====== Study text
Uncategorized

Tough Goodbyes

“You know, I used to hate goodbyes. Whenever I taught my last class or when we moved to a new city, those final goodbyes used to wrench my heart. But then I realized that there is no goodbye for much of what we do. When I left one place, I took everything I’d learned before and all the good ideas that were tucked into my brain and all the good friends that were tucked in my heart, and I brought it all forward with me — and it became part of what I did next.”   -Elizabeth Warren

Thank you, Elizabeth Warren, for saying so beautifully what passages in life can mean. Goodbyes can elicit a gamut of reactions —pain, relief, or sheer astonishment  at finding oneself actually in that moment where life changes. Turning away after a car disappears around the corner, or a loved one disappears into the crowd at the station, somehow the air feels different and the world is tilting slightly.  When we’re the one inside the car, or settling into the train or airplane seat, we’re processing the goodbye too, though it always feels a little different when we’re doing the leaving rather than the staying.

Goodbyes are doorways through which we pass from the predictable to the unpredictable. Maybe that’s why they are so much harder for some people. It can be hard to have Warren’s confidence that the love and learning we’ve amassed will be all we need to launch ourselves into the unknown. It’s all that much harder when we don’t have much practice surviving tough goodbyes.

We stay when we should leave, we tolerate when we should protest, we shrink when we should surge. We avoid the  end of a  bad marriage, a toxic friendship, a soul- crushing or dead end job, but when finally we make a move, we discover that just the act of leaving has added immeasurable clarity and strength to the person we are  I’m not in favor of practicing goodbye by throwing out what’s working, or arguing that the agony of losing loved ones is a good thing,  but surviving tough goodbyes is one of the  best life-building practices I know.
============
====== Data for analysis
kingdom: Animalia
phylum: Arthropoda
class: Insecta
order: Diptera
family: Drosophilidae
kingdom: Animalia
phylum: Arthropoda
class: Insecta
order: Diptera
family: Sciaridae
============
====== Data for analysis
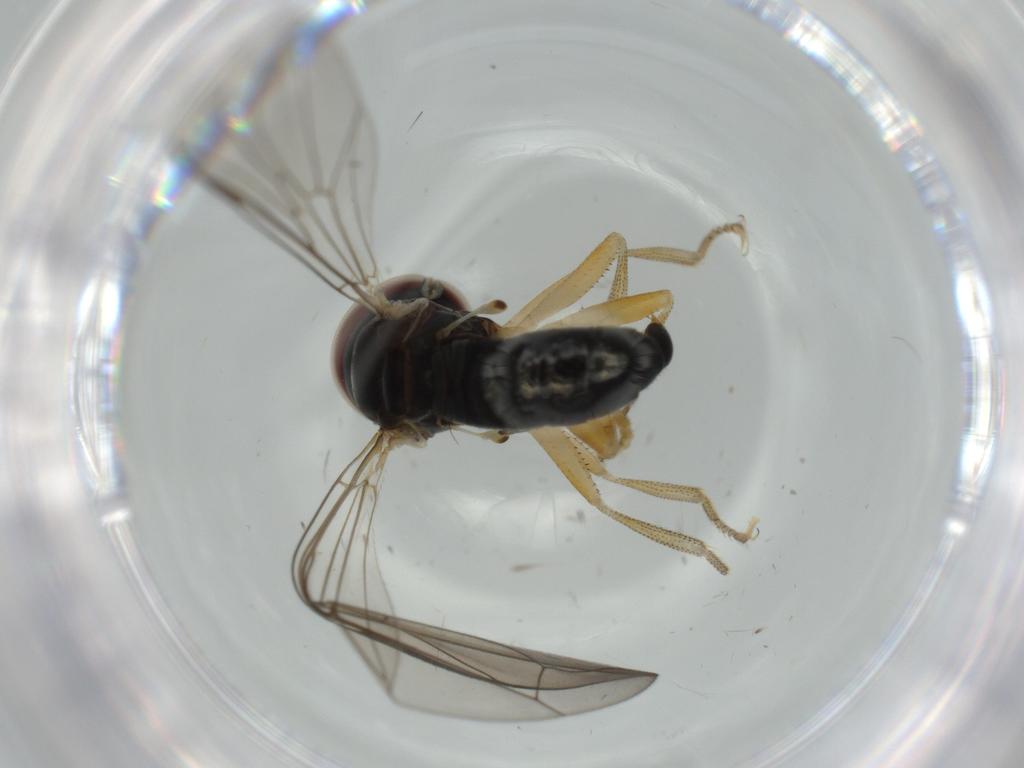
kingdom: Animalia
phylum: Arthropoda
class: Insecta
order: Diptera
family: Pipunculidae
============
Problem A:
Answer these from the text on goodbyes, above.
(i) In the quotation, which two occasions used to wrench the speaker's heart?
(ii) From what to what does the text say we pass through the doorways of goodbyes?
(iii) Which three things does the text say we avoid ending?
Problem B: Return the passage of the text on goodbyes, above, starting at "Goodbyes are doorways" and ending at "surviving tough goodbyes.", with every word copied unchanged.

Worked solution A:
(i) Teaching the last class and moving to a new city.
(ii) From the predictable to the unpredictable.
(iii) A bad marriage, a toxic friendship, and a soul-crushing or dead end job.

Worked solution B:
Goodbyes are doorways through which we pass from the predictable to the unpredictable. Maybe that’s why they are so much harder for some people. It can be hard to have Warren’s confidence that the love and learning we’ve amassed will be all we need to launch ourselves into the unknown. It’s all that much harder when we don’t have much practice surviving tough goodbyes.